Another thought to consider is that, despite what we on these message boards consider to be of vast importance, the majority of PC Buyers buy IBM or Compaq or Dell or Gateway, and leave the component choices up to the OEM. I think we saw from the rise and fall of the K6-2, that megahertz matters a lot more than CPU brand name.
And I would guess that the OEMs, even Gateway and even Dell are getting pretty sick and tired of the whole rambus thing. They must have been told by Intel that there wouldn't be price, availability, or performance problems and they've gotten all three.
AMD has made using the Athlon real easy, there is one chipset, the chipset works, and it works with memory that is available at a competitive price. The Athlon motherboards are expensive and the systems need larger than standard power supplies. Together these factors add $100 to the price of an Athlon machine - as opposed to the $500 or more dollars rambus adds to a system.

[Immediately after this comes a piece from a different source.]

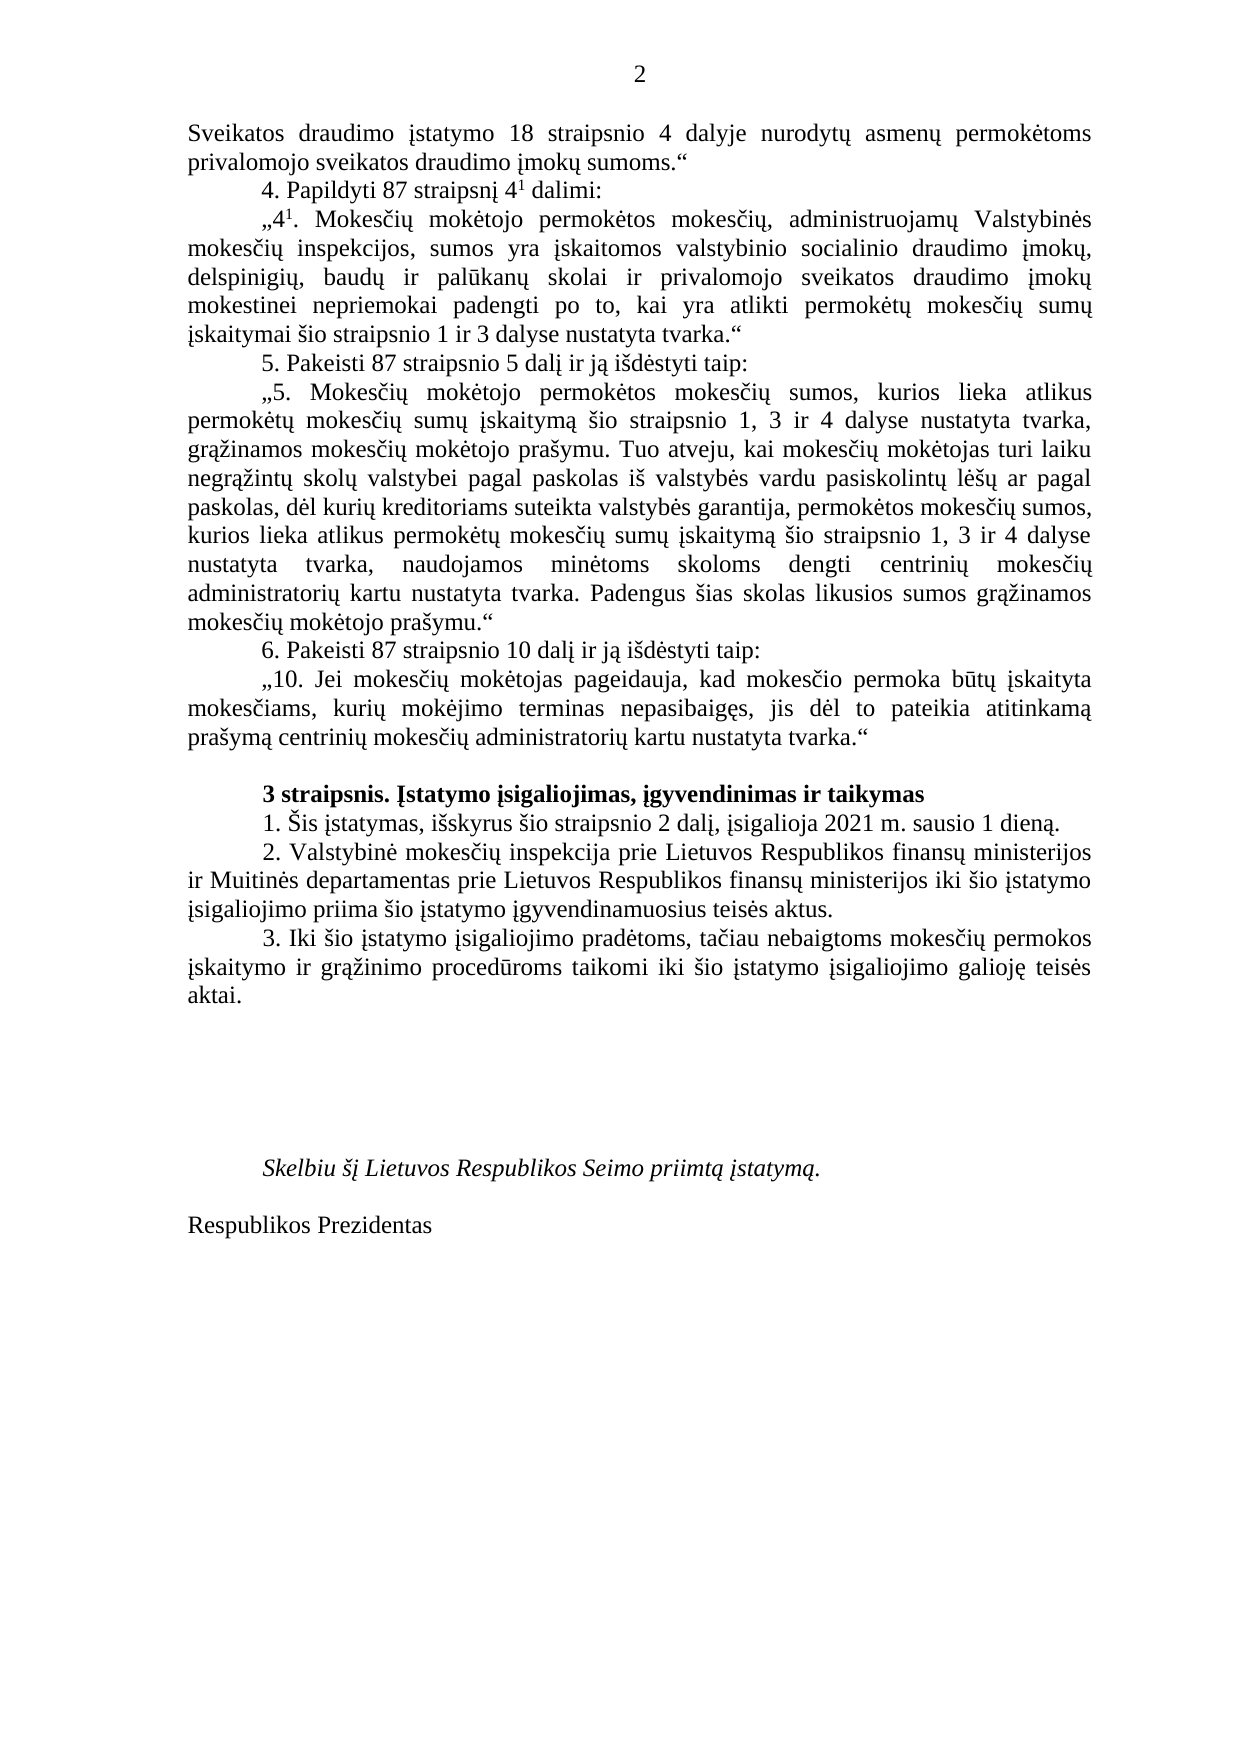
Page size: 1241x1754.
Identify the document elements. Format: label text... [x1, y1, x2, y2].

If Intel had shipped a PC133 chipset with Coppermine, many problems would have been avoided and AMD would be sweating a bit now - thanks to rambus, AMD is going to be profitable a quarter early.
There are even rumors that Gateway is going to start offering Athlon systems soon - which would be pretty amazing after the recent press releases trumpeting, "Gateway drops last of AMD chips".
Following this competition is more fun than watching a good football game.